- [WHAT YOU SHOULD DO] Only the lines below from the one containing "pinky dip: (913, 188)" through the one containing "pinky tip: (400, 285)" belong in the answer, repeated exactly and without pictures.

- [RECORDS SUPPLIED]
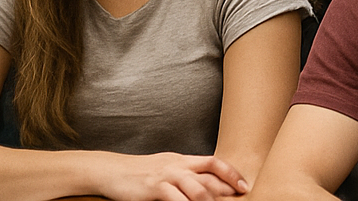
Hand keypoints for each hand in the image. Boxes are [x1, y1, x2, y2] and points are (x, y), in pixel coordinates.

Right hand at [100, 152, 248, 200]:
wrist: (112, 170)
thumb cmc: (141, 173)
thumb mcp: (167, 169)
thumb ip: (185, 176)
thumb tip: (207, 187)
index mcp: (183, 160)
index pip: (213, 163)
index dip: (231, 173)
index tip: (244, 185)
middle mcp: (178, 166)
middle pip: (210, 176)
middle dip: (227, 190)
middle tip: (239, 199)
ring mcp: (167, 176)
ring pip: (197, 189)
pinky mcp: (154, 188)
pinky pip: (176, 199)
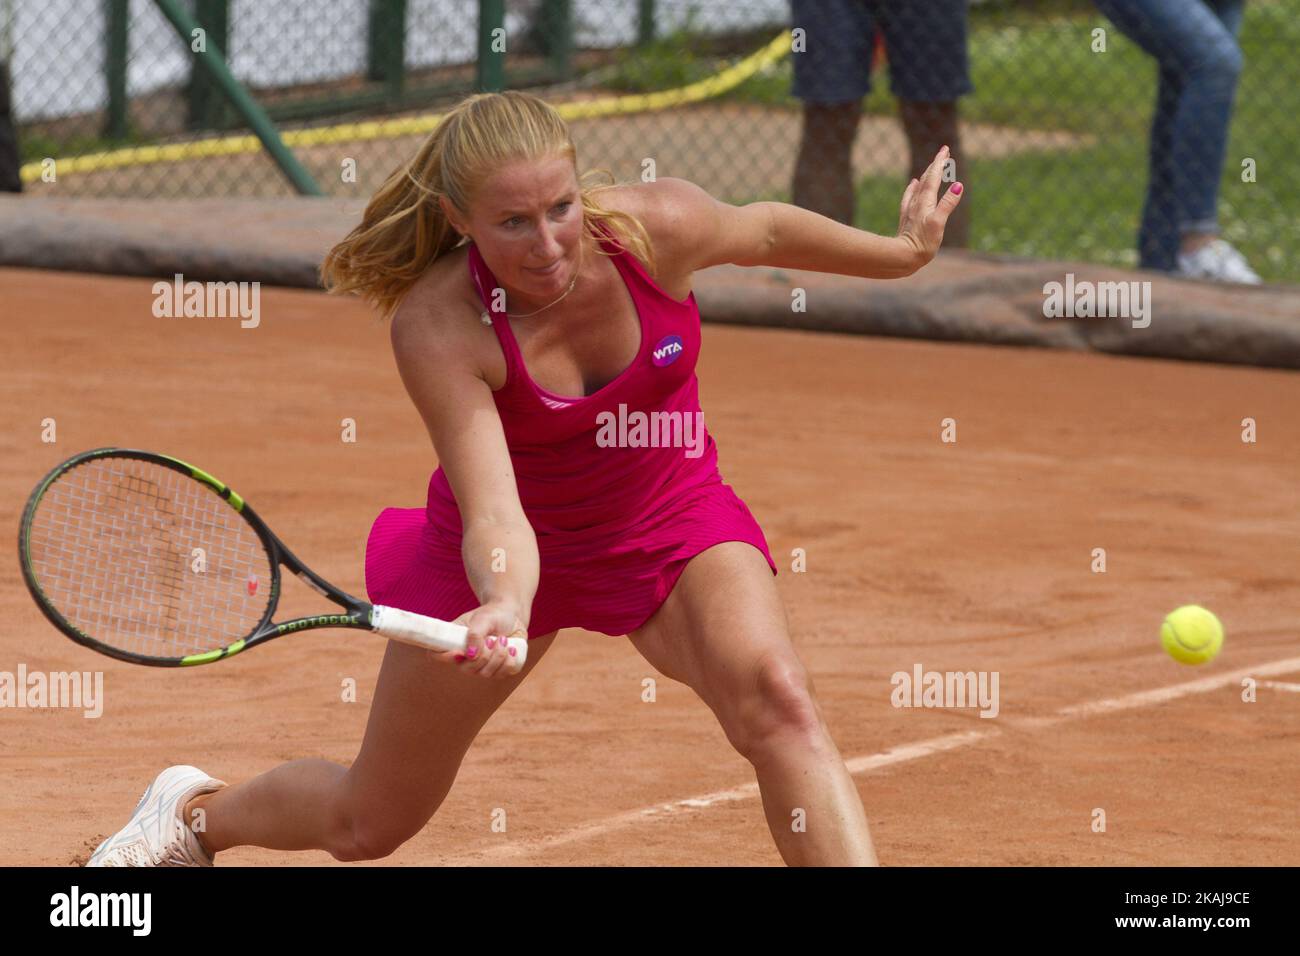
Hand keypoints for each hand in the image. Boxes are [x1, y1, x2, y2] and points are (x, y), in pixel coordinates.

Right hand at [432, 602, 527, 678]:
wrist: (512, 615)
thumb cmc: (492, 615)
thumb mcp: (482, 618)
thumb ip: (475, 634)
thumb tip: (471, 655)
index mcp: (454, 642)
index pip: (437, 655)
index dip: (444, 658)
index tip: (460, 652)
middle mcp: (465, 657)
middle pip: (466, 669)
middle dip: (483, 655)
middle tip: (493, 639)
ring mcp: (481, 666)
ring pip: (485, 674)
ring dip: (498, 656)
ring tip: (504, 640)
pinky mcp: (497, 669)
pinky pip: (501, 674)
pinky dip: (509, 661)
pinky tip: (512, 649)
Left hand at [897, 145, 963, 269]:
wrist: (902, 257)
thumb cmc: (922, 243)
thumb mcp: (939, 223)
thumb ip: (948, 204)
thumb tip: (958, 185)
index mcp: (926, 202)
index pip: (934, 177)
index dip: (940, 162)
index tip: (945, 149)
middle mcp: (917, 203)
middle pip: (927, 179)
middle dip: (935, 165)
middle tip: (943, 153)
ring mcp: (911, 210)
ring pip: (919, 186)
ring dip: (927, 175)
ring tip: (932, 166)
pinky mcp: (907, 218)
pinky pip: (910, 197)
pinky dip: (913, 188)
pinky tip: (913, 184)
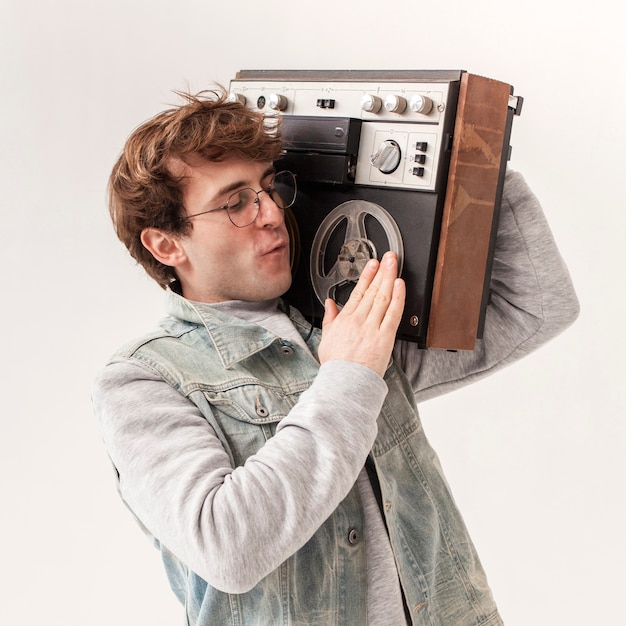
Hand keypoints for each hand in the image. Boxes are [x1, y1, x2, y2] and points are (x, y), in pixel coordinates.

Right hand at [318, 251, 405, 376]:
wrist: (344, 382)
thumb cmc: (337, 364)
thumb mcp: (327, 338)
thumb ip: (330, 318)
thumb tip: (329, 303)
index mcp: (346, 319)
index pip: (358, 292)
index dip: (367, 275)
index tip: (373, 263)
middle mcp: (359, 320)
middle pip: (372, 291)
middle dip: (381, 271)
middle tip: (388, 257)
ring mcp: (372, 327)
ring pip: (383, 298)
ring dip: (389, 278)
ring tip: (394, 265)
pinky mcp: (385, 337)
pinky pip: (393, 313)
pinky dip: (397, 298)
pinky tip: (400, 285)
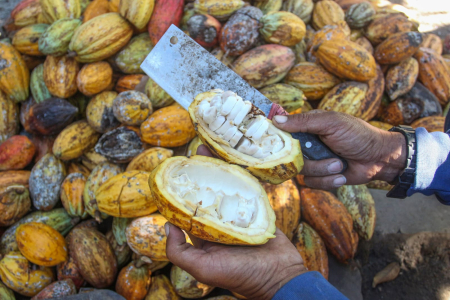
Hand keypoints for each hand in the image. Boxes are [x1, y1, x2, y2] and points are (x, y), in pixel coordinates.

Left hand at [164, 146, 306, 298]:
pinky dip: (242, 176)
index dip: (181, 190)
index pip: (189, 208)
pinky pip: (248, 190)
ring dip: (220, 169)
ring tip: (212, 149)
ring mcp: (239, 215)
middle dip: (201, 173)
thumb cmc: (241, 276)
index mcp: (205, 234)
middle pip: (207, 193)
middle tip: (196, 152)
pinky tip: (237, 160)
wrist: (280, 276)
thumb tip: (167, 225)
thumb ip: (180, 251)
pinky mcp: (257, 210)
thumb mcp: (203, 269)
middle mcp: (220, 223)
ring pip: (227, 188)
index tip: (177, 170)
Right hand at [273, 111, 406, 188]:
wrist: (380, 158)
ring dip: (324, 171)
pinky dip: (328, 181)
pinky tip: (342, 176)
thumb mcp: (331, 123)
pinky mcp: (321, 176)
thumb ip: (304, 121)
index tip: (276, 147)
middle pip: (291, 158)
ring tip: (341, 165)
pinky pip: (312, 183)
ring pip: (303, 172)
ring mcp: (314, 161)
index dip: (278, 141)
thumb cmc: (358, 135)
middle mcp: (307, 144)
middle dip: (313, 161)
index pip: (282, 133)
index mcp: (307, 127)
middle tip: (331, 157)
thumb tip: (276, 120)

- [RESPONSE BELOW]
pinky dip: (913, 188)
pinky tip: (913, 184)
Hand keypoints for each hand in the image. Boxes are [x1, y1, x2, y2] and points are (x, y), in pixel coordinates.

Right hand at [318, 251, 405, 376]:
wrist: (344, 382)
thumb cmc: (337, 364)
thumb mcp: (327, 338)
thumb ip: (330, 318)
thumb tip: (329, 303)
index mcp: (346, 319)
index pip: (358, 292)
index dip: (367, 275)
index tip: (373, 263)
middle mcp: (359, 320)
middle pip: (372, 291)
middle dip: (381, 271)
middle tip: (388, 257)
ring mcp: (372, 327)
ring pip: (383, 298)
ring dip: (389, 278)
ring tip: (394, 265)
pinky mcp: (385, 337)
pinky pip: (393, 313)
pinky dip: (397, 298)
pinky tip: (400, 285)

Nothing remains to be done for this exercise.